Out-of-Pocket Maximums Provide a Ceiling
One financial protection Medicare Advantage offers that Original Medicare does not is a yearly cap on your spending. Once you hit your plan’s maximum out-of-pocket limit, the plan covers 100% of your Part A and Part B services for the rest of the year.
For 2025, CMS sets the rules for these caps. HMO plans can set their in-network maximum anywhere from $0 to $9,350. PPO plans have both in-network limits (up to $9,350) and combined in-network-plus-out-of-network limits that can reach $14,000. Many plans voluntarily set their caps well below these mandatory ceilings, with lower-tier plans capping spending as low as $4,150.
This ceiling matters most if you have a serious illness or injury. Under Original Medicare, there is no out-of-pocket maximum, so a major hospitalization can leave you responsible for 20% coinsurance with no upper limit unless you carry supplemental insurance.
Out-of-Network Care Can Cost More
If your plan uses a network (most do), seeing doctors or hospitals outside that network typically costs more, and some plan types won’t cover out-of-network care at all. HMO-style Medicare Advantage plans generally require you to stay in-network except for emergencies. PPO plans allow out-of-network care but charge higher copays and coinsurance for it, and the out-of-pocket maximum for combined in-network and out-of-network spending can be significantly higher than the in-network-only cap.
Before enrolling, check that your current doctors, hospitals, and specialists participate in the plan’s network. Switching to an out-of-network provider mid-year can dramatically increase your costs. Some services also require prior authorization, meaning the plan must approve the care before it’s covered.
Prescription Drug Costs
Most Medicare Advantage plans bundle prescription drug coverage (Part D) into the plan. While this is convenient, it adds another layer of cost-sharing. Plans set their own drug deductibles, copayments, and formularies (the list of drugs they cover). A medication that costs $10 on one plan might cost $45 on another, or might not be covered at all.

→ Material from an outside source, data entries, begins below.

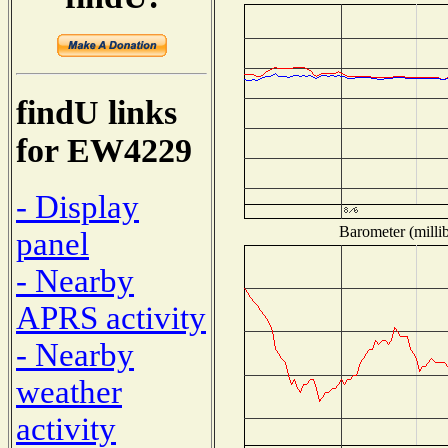
findU links
for EW4229
- Display
Barometer (millib
panel
- Nearby
APRS activity
- Nearby
weather
activity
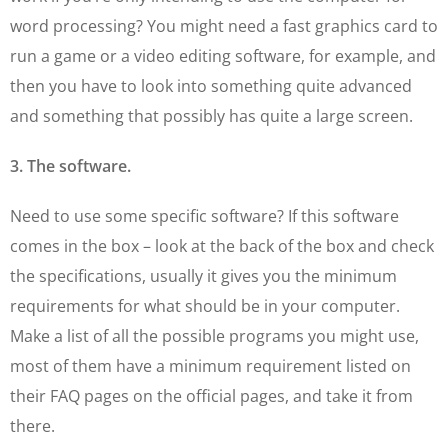
word processing? You might need a fast graphics card to
run a game or a video editing software, for example, and
then you have to look into something quite advanced
and something that possibly has quite a large screen.
3. The software.
Need to use some specific software? If this software
comes in the box – look at the back of the box and check
the specifications, usually it gives you the minimum
requirements for what should be in your computer.
Make a list of all the possible programs you might use,
most of them have a minimum requirement listed on
their FAQ pages on the official pages, and take it from
there.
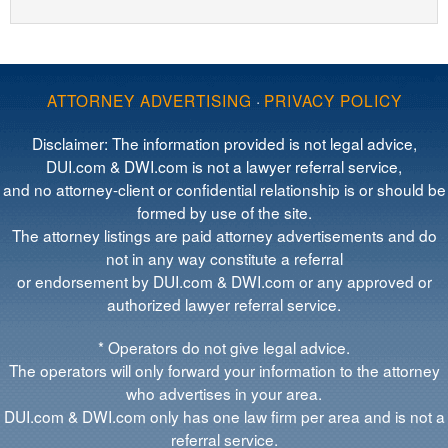
ATTORNEY ADVERTISING
·
PRIVACY POLICY
Disclaimer: The information provided is not legal advice,
DUI.com & DWI.com is not a lawyer referral service,
and no attorney-client or confidential relationship is or should be
formed by use of the site.
The attorney listings are paid attorney advertisements and do
not in any way constitute a referral
or endorsement by DUI.com & DWI.com or any approved or
authorized lawyer referral service.
* Operators do not give legal advice.
The operators will only forward your information to the attorney
who advertises in your area.
DUI.com & DWI.com only has one law firm per area and is not a
referral service.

If you take multiple prescriptions, comparing drug costs across plans can be more important than comparing premiums. Medicare’s plan finder tool lets you enter your specific medications and see estimated yearly costs for each plan available in your area.

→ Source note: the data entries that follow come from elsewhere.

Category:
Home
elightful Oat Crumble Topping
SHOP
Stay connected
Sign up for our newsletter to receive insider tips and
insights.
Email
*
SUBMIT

The Part B Giveback Benefit
Some Medicare Advantage plans offer a Part B premium reduction, sometimes called a “giveback benefit,” that pays back a portion of your monthly Part B premium. The reduction can range from as little as 10 cents to the full $202.90 (in 2026). This credit shows up as a lower deduction from your Social Security check or a reduced invoice from Medicare. It’s not paid as cash or a gift card.
This benefit is only available through certain Medicare Advantage plans in specific states and counties, so it’s not universally accessible. But for those who qualify, it’s the closest a Part C plan gets to truly reducing your fixed monthly costs. If a plan offers both a $0 plan premium and a full Part B giveback, your net monthly premium payment could effectively reach $0, though you’d still face cost-sharing when you receive care.
How to Evaluate the True Cost
The real cost of a Medicare Advantage plan is your total yearly spending: premiums plus all the copays, coinsurance, deductibles, and drug costs you accumulate over 12 months. A $0-premium plan is genuinely cheaper for someone who rarely sees a doctor and takes no medications. But for someone managing a chronic condition, a plan with a modest monthly premium and lower copays could save hundreds or thousands of dollars over the year.
Plans send two key documents each fall that lay out exactly what you’ll pay: the Annual Notice of Change, which flags any cost or coverage shifts for January, and the Evidence of Coverage, which details every copay, coinsurance rate, and coverage rule. Reviewing these before Open Enrollment closes gives you the clearest picture of what “free” will actually cost you.